[Opening Data excerpts section]
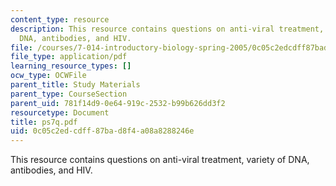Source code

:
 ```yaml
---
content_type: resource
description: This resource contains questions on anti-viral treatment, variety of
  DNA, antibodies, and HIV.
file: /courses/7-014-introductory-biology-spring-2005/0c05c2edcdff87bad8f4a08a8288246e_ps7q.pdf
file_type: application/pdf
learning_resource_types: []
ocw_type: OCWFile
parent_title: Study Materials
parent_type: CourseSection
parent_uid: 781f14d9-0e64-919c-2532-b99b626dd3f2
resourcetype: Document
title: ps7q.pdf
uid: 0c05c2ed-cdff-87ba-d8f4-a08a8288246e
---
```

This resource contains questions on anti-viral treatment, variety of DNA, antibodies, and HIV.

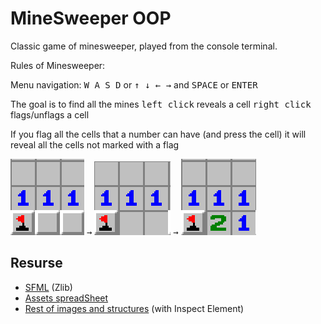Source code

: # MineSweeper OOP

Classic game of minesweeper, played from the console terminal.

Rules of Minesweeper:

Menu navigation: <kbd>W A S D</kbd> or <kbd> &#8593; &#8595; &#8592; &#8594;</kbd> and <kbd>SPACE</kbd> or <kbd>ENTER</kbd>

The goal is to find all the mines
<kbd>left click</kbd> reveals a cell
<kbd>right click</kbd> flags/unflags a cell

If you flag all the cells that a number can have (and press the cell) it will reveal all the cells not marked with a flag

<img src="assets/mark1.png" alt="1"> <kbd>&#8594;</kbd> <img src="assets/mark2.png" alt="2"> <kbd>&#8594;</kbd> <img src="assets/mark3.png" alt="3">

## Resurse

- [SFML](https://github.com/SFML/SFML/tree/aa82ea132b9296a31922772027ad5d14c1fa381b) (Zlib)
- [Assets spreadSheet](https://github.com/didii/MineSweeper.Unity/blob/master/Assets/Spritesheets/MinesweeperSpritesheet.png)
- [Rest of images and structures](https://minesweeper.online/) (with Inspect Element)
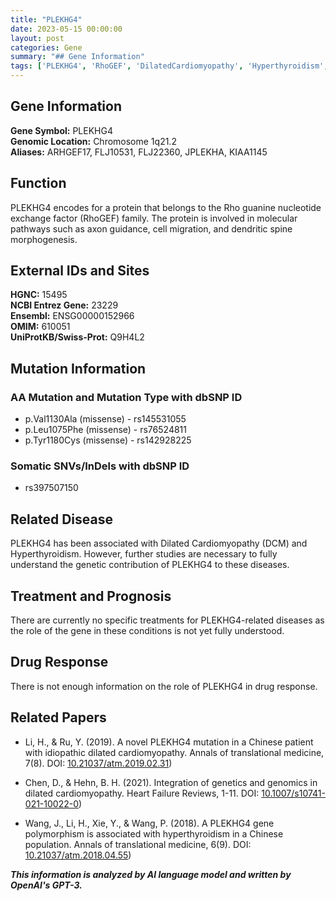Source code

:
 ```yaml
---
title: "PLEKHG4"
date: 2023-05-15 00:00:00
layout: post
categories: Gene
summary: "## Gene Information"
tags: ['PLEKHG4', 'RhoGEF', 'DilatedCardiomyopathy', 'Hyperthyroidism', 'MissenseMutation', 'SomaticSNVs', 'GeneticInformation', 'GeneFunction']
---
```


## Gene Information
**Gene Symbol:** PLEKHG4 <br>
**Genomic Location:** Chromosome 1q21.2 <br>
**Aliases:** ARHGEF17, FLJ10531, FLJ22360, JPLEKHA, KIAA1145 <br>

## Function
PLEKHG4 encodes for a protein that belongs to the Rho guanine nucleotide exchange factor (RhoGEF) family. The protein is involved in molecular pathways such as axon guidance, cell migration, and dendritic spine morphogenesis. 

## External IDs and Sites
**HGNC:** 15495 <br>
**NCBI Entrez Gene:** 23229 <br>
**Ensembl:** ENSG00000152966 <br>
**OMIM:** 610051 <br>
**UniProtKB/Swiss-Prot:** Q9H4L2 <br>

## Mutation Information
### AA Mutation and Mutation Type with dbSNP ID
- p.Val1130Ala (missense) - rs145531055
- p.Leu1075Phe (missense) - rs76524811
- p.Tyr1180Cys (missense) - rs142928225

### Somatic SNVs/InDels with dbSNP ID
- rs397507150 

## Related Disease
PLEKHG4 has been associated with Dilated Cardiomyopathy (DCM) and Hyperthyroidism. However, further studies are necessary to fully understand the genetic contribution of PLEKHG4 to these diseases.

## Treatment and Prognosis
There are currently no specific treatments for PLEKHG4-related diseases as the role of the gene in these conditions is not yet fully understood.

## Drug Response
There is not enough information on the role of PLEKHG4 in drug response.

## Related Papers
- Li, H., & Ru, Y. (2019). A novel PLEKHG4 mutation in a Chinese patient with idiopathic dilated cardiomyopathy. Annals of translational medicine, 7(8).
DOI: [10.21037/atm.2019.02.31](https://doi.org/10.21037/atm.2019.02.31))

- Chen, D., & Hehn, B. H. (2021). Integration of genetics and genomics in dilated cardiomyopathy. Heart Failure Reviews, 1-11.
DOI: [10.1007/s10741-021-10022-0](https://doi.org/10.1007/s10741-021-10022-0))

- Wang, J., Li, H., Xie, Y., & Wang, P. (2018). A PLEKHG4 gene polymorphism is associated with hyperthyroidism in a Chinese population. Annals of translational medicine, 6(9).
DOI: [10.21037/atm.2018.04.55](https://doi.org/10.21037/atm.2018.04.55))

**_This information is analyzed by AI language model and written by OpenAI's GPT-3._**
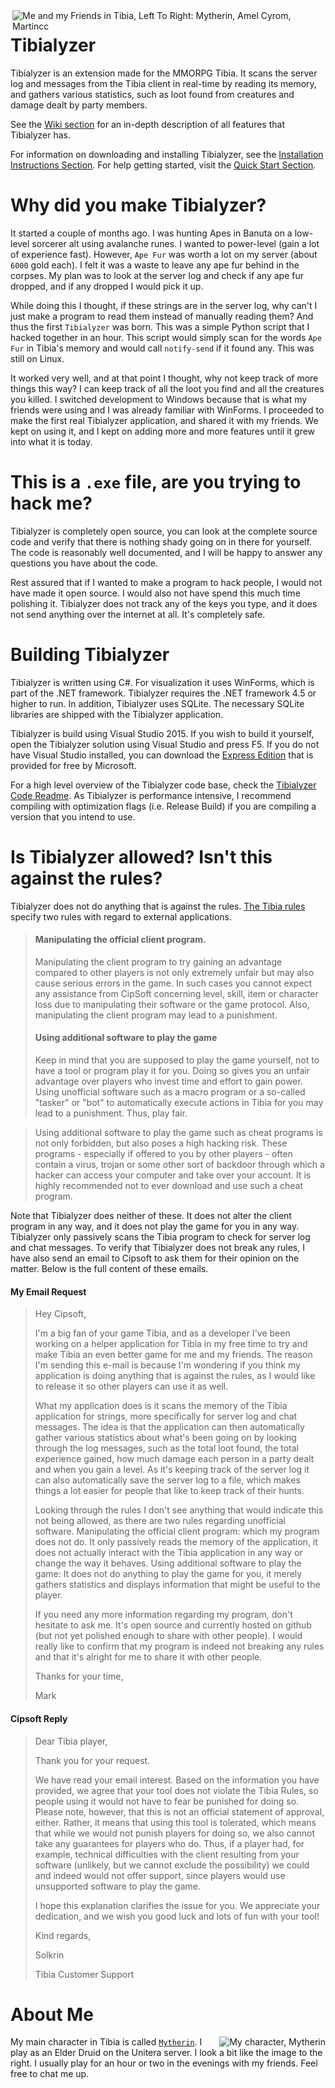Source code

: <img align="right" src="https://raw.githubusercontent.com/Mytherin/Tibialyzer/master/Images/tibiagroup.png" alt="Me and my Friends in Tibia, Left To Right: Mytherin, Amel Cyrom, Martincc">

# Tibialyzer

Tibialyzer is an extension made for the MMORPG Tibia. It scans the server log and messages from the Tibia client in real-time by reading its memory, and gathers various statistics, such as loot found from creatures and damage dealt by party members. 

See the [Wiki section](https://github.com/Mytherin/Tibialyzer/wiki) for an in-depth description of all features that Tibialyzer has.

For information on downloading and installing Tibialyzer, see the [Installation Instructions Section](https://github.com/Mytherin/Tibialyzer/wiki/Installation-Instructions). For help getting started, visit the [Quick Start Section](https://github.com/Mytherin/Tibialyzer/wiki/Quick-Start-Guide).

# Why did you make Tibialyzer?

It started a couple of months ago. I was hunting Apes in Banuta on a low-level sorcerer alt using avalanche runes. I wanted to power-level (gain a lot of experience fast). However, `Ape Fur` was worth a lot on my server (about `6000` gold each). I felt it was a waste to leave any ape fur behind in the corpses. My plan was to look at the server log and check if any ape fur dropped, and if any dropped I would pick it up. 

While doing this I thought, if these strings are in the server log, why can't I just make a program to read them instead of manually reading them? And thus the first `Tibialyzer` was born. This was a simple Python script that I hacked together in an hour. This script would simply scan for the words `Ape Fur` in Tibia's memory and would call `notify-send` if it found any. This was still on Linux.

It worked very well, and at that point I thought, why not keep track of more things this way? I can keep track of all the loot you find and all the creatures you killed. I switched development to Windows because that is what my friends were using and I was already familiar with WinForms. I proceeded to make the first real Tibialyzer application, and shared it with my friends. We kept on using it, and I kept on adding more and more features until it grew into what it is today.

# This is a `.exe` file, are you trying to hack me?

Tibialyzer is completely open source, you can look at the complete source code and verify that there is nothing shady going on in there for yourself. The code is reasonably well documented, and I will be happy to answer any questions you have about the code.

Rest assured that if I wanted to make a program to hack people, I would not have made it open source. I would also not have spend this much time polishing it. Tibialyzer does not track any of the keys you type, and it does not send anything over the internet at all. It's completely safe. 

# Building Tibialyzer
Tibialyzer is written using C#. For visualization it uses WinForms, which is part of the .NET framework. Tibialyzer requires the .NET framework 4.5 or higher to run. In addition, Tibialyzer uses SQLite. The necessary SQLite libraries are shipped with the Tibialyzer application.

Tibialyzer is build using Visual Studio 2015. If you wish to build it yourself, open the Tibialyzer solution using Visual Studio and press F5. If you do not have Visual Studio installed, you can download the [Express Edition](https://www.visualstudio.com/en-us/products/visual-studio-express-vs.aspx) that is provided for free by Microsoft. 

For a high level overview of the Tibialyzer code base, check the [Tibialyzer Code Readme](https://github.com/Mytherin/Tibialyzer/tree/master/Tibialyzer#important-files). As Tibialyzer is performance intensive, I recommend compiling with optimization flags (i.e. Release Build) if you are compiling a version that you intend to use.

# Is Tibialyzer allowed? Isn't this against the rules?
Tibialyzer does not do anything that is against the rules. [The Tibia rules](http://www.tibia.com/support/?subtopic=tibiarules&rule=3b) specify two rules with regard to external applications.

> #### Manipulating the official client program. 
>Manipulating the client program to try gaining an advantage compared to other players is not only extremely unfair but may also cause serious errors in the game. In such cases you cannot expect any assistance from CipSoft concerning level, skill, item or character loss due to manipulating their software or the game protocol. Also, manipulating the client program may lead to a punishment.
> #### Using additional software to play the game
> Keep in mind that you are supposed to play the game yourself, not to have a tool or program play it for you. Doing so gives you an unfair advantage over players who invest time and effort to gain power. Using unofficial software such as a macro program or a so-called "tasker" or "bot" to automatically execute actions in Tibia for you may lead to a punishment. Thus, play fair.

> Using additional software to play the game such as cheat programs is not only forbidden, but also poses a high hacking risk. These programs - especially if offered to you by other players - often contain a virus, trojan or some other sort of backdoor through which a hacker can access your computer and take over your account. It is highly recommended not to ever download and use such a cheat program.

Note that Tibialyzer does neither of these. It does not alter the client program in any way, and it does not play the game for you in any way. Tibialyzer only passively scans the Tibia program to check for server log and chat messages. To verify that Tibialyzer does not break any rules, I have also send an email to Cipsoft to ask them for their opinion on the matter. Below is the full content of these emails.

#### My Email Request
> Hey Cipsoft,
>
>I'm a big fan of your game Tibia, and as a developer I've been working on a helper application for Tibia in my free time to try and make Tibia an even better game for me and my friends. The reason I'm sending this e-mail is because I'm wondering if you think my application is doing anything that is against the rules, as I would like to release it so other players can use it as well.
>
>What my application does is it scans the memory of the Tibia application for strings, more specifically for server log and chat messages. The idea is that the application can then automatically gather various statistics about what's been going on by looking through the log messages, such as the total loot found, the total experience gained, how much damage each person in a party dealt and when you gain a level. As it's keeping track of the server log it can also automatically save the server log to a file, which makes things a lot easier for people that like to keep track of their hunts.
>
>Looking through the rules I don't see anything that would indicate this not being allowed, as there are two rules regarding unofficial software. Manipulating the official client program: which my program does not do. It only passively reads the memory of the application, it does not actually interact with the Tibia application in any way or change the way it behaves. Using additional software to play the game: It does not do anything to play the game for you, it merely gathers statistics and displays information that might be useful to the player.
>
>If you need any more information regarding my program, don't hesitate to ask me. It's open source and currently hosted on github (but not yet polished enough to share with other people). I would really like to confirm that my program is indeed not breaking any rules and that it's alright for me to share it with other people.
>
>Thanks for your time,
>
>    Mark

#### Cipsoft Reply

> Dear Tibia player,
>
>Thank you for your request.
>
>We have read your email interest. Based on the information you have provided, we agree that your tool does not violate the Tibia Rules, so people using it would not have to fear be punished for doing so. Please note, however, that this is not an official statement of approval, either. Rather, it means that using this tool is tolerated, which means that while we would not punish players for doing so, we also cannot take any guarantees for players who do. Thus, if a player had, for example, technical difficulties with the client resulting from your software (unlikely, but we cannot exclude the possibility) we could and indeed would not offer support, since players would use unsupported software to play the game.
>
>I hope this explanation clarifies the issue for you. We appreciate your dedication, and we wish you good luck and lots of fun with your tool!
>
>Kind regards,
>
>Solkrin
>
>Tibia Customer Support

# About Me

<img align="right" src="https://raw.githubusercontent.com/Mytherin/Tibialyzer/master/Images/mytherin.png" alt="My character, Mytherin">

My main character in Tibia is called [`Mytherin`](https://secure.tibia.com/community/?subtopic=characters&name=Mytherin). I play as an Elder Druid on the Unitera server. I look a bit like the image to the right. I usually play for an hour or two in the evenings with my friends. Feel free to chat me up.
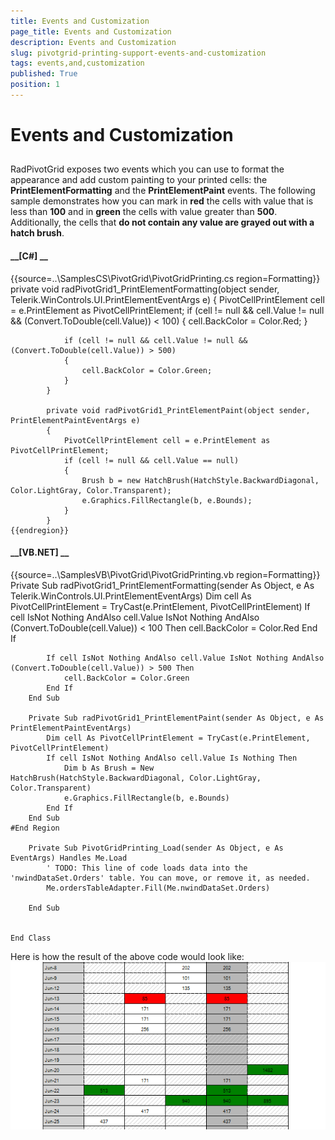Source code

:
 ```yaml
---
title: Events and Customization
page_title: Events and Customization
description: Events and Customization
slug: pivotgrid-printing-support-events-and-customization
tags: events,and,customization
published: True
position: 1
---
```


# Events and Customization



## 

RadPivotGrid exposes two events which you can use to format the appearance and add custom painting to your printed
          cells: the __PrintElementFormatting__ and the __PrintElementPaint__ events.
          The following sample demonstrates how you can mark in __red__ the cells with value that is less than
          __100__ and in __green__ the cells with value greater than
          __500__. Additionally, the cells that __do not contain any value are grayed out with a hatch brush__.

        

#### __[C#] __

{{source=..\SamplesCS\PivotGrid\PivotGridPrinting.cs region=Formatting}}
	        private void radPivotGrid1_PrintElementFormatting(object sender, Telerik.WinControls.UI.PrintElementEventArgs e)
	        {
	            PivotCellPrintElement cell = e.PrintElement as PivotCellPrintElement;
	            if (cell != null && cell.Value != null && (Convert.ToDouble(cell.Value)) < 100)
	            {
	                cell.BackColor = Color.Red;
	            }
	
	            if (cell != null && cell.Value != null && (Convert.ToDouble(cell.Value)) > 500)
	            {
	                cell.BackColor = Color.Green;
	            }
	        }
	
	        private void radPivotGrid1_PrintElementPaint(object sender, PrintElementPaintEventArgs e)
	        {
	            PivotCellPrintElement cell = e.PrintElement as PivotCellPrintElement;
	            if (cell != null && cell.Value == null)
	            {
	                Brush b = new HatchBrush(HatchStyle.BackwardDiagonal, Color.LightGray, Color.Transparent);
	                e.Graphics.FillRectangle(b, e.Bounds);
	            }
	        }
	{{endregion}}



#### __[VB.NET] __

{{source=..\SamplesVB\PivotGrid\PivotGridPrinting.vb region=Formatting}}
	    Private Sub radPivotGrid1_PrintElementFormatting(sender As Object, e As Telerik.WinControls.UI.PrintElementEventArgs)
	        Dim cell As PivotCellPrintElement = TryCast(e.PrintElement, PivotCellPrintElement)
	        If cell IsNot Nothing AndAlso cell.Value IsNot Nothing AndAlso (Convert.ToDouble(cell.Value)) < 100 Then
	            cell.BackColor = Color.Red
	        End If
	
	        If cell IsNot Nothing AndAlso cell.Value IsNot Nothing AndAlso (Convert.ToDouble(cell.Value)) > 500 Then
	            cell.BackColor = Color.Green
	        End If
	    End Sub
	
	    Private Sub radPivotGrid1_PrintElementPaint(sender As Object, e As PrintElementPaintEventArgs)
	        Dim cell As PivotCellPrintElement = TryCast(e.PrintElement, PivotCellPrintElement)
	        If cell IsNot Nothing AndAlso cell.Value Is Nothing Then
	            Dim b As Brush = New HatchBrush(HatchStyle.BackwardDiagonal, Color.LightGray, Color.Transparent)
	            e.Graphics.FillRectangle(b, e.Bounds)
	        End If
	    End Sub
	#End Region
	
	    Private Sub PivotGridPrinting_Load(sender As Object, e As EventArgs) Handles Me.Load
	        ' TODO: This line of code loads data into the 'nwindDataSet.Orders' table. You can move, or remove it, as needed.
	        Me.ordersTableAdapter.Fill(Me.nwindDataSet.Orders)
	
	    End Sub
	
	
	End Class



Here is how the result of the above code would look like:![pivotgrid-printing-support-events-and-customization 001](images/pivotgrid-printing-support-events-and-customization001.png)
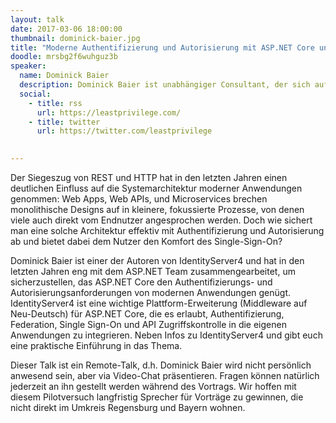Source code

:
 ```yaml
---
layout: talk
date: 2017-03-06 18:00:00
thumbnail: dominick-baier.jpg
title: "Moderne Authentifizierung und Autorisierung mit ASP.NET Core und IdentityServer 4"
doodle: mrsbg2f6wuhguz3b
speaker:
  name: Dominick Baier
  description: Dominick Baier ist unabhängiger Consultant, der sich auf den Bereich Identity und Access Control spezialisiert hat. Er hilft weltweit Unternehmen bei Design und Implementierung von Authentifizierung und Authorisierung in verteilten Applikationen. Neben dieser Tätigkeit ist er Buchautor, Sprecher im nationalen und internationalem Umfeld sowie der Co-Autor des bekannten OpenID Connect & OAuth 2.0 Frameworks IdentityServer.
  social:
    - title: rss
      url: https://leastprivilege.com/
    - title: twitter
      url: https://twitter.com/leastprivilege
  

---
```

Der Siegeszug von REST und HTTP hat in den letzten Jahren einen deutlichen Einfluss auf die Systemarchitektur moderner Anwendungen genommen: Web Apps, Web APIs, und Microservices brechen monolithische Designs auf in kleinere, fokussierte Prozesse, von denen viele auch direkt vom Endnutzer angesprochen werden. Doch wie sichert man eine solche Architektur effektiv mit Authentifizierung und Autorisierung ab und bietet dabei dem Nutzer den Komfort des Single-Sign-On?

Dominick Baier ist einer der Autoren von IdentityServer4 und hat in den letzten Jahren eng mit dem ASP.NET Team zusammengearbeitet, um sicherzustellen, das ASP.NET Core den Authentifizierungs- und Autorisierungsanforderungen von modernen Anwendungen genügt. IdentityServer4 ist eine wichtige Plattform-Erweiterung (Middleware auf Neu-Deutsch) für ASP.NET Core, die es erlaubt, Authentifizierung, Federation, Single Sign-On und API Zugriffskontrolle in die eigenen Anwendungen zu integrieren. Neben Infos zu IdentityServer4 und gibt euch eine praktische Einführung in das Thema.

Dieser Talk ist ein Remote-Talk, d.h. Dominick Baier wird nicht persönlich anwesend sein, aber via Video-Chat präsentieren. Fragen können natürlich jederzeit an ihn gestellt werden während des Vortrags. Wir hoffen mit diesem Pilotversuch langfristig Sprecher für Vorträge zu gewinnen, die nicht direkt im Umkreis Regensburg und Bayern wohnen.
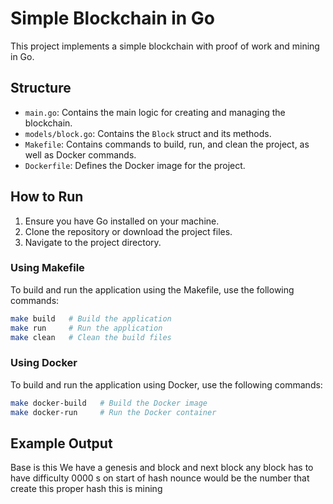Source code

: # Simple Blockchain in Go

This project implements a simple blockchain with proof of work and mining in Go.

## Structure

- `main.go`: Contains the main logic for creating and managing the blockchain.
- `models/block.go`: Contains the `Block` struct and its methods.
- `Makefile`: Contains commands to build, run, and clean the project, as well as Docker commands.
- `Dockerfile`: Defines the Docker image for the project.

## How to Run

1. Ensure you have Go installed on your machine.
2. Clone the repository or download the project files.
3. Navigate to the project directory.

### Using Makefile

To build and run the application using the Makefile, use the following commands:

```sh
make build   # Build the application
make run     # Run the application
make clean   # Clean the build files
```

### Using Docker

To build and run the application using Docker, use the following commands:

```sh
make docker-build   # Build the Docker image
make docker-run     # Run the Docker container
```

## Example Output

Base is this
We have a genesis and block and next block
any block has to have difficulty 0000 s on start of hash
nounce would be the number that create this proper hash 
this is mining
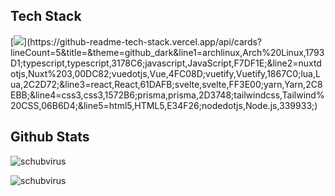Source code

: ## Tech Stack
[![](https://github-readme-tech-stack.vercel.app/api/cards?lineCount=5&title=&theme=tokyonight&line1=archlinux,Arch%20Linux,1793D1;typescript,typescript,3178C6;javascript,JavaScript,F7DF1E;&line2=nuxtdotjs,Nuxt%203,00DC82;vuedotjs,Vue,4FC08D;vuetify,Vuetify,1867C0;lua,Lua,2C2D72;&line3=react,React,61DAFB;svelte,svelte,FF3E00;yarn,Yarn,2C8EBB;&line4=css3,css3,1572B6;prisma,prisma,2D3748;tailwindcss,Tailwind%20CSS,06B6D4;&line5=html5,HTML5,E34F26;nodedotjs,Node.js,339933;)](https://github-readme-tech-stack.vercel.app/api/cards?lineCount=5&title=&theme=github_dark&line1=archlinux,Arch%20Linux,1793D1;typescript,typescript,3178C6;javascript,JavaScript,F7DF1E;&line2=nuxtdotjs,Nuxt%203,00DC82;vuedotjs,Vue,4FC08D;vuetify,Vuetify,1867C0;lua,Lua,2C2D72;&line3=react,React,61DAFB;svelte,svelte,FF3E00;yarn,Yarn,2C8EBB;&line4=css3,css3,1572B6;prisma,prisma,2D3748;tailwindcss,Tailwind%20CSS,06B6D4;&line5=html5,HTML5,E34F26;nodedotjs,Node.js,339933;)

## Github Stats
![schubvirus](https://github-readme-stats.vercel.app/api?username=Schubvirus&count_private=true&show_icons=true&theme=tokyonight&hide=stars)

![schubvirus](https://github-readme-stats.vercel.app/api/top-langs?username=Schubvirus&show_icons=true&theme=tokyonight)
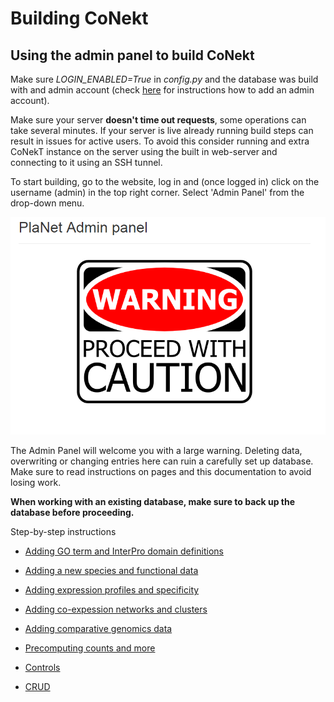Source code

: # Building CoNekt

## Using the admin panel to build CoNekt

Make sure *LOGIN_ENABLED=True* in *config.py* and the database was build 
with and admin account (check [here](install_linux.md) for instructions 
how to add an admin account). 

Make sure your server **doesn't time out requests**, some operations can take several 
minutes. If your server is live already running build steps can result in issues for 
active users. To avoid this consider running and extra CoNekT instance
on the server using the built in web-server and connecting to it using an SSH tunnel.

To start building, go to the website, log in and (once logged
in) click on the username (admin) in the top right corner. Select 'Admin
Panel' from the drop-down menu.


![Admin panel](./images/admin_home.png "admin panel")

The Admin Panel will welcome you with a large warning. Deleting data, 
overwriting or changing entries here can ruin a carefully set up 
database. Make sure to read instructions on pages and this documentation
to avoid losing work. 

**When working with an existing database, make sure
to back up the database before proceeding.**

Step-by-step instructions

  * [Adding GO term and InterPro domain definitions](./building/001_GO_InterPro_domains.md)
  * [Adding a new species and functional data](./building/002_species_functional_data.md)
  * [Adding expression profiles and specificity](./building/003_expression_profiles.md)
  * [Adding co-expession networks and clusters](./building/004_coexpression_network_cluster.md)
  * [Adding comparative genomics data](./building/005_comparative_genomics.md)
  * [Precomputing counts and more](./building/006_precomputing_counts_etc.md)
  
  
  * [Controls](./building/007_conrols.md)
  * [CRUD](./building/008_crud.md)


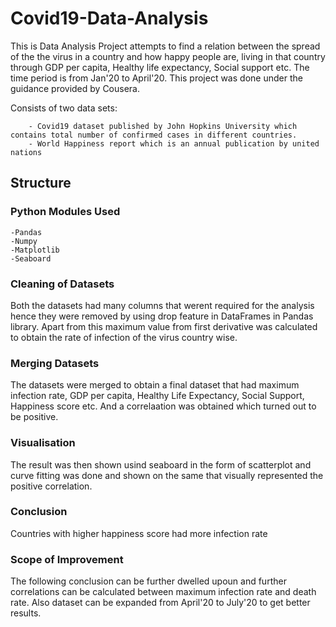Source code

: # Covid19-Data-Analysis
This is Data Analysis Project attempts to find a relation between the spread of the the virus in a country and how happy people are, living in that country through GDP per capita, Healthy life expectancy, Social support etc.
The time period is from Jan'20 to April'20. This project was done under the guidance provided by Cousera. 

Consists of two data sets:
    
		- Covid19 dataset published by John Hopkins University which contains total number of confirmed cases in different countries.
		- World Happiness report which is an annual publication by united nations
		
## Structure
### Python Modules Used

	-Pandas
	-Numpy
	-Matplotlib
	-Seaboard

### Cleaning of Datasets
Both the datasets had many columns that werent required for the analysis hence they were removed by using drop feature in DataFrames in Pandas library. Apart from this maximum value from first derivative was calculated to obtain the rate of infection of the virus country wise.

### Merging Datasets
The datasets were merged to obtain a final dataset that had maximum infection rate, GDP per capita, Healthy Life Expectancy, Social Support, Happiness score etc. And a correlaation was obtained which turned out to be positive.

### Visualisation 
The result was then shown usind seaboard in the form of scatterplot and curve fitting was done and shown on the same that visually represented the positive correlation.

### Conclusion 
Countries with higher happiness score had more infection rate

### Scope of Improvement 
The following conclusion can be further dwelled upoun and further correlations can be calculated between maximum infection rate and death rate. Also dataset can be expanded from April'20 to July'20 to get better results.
[Closing Data excerpts section]
§ Problem details:
Using the entries above, transcribe exactly from the line that has "Base is this" through the line that has "## Tech Stack". Pictures are dropped.

§ Output below:
Base is this
We have a genesis and block and next block
any block has to have difficulty 0000 s on start of hash
nounce would be the number that create this proper hash 
this is mining
Source code

: ## Tech Stack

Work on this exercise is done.